**本文**
----

プロセスアプローチによって、あるプロセスについて分析をする場合

  1. 何を受け取って=プロセスのインプット
  2. 何を渡すか=プロセスのアウトプット

が基本です。そしてこのプロセスに対し、

  1. 何を用いて行なうのか?=必要な物質資源(設備、機器、道具、治工具、資材)
  2. 誰が行なうのか?=必要な人的資源(要員、責任、力量、資格)
  3. どのように行なうのか?=運用方法(手順、方法)
  4. 評価指標は何か?=監視指標(KPI、判定基準、評価尺度)

の4つの要素で問いかけることができます。これら合わせて6つの要素を図示すると六角形の亀の形に似ているので、タートル分析図あるいはタートルモデルと呼ばれています。

PDCAのPのプロセスツール

タートル解析の自動車関連部品の製造プロセスに即した例です。

インプット(必要な情報・材料) 材料、部品・顧客支給品・製品仕様書、図面・生産計画・製品出荷計画
アウトプット(求められる成果) 製品・工程内検査記録・製品検査記録・生産実績記録・製品出荷記録
何を用いて行なうか 製造設備・監視機器・測定機器・生産管理システム・外部試験所
誰が行なうか 要員の力量・製造設備の使用者・特殊工程作業者・測定機器/測定機器の使用者・SPC技法(工程能力/管理図)

----

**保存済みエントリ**

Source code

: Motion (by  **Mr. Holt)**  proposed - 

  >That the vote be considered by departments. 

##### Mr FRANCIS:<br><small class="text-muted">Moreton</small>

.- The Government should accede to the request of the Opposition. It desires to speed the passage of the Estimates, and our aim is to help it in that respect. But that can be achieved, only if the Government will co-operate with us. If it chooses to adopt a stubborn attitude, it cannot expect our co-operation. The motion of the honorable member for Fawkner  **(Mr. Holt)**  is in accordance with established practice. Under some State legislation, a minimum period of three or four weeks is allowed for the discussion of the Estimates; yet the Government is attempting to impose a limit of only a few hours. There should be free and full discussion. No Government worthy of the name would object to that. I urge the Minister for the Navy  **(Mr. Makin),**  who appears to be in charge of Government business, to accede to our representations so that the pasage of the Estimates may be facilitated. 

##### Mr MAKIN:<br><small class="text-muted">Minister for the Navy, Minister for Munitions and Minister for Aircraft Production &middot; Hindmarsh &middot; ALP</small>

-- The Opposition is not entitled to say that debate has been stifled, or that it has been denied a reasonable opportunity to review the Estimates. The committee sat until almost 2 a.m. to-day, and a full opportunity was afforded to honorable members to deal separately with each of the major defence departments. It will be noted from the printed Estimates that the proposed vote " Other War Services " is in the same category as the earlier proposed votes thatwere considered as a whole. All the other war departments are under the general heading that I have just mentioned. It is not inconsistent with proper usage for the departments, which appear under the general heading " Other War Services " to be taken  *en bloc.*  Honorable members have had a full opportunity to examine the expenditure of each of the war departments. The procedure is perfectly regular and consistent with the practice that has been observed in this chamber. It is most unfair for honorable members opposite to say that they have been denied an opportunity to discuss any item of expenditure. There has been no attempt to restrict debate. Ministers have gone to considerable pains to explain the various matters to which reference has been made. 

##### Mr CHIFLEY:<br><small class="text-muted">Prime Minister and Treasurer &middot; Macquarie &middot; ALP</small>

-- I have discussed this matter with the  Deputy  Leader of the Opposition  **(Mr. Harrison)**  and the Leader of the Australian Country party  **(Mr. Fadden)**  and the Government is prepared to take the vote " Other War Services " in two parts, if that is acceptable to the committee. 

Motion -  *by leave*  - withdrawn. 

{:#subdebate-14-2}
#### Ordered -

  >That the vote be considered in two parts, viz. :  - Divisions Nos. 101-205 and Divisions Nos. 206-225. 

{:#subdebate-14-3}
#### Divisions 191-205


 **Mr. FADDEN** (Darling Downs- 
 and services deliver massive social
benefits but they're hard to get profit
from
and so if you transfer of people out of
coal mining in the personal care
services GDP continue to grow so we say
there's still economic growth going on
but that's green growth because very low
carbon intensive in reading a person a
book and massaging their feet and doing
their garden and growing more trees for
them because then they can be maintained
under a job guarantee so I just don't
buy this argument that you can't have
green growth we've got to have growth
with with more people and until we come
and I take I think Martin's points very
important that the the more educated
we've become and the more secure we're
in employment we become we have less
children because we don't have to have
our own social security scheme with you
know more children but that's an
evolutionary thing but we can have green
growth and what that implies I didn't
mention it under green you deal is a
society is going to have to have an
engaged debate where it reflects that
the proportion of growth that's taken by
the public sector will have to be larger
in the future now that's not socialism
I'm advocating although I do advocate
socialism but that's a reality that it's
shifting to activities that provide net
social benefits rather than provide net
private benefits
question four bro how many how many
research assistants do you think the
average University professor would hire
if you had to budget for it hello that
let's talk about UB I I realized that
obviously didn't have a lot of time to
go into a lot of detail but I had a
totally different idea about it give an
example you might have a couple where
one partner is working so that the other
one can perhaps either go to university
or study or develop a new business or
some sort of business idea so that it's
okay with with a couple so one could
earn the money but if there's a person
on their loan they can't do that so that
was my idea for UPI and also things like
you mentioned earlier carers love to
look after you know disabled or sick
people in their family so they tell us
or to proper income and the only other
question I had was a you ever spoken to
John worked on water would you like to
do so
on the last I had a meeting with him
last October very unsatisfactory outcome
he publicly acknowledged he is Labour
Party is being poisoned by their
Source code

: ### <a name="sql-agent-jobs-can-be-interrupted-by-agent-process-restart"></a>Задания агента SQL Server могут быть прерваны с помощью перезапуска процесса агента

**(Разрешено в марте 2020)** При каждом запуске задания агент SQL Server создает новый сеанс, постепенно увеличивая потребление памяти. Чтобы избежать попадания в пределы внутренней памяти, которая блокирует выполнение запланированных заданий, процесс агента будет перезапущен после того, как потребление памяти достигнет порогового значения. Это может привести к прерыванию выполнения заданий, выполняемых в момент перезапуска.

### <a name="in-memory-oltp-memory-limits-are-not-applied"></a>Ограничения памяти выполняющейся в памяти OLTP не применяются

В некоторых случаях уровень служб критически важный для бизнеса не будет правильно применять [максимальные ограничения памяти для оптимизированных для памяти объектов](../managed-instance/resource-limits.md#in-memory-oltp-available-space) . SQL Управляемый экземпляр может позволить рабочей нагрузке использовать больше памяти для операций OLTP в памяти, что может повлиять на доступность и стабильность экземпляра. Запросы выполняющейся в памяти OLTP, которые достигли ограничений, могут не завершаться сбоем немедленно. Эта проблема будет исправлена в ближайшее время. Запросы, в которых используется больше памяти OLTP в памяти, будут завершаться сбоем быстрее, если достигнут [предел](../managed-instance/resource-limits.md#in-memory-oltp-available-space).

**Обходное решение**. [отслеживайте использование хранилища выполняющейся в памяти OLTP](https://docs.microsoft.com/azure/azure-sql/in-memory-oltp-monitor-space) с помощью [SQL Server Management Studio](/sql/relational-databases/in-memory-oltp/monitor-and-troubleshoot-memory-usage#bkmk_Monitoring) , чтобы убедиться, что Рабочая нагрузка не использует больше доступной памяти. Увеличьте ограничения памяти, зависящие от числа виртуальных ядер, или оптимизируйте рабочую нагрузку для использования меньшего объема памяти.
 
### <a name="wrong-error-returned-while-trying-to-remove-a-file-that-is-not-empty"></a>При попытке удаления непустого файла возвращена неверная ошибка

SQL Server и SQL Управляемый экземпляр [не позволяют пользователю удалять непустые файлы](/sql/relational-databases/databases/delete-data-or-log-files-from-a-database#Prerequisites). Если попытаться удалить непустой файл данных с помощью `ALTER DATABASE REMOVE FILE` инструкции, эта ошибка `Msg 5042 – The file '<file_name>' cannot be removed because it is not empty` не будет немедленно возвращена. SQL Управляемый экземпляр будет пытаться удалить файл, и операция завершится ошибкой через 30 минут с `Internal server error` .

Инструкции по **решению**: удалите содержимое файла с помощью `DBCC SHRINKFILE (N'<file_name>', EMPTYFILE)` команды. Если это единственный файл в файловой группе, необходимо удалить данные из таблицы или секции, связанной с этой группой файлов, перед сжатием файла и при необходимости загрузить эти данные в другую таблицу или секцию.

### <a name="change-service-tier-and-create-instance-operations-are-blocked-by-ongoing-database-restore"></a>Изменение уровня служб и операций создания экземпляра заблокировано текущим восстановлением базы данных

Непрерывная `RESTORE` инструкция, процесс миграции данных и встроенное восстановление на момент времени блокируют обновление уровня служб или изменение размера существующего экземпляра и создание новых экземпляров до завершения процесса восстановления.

----

**実施タスク**
本文中の「これら合わせて6つの要素を図示すると六角形の亀の形に似ているので、タートル分析図あるいはタートルモデルと呼ばれています。」を英語に訳してください。

**タスク出力**
When these six elements in total are shown in a diagram, it resembles the shape of a hexagonal turtle, so it is called a turtle analysis diagram or a turtle model.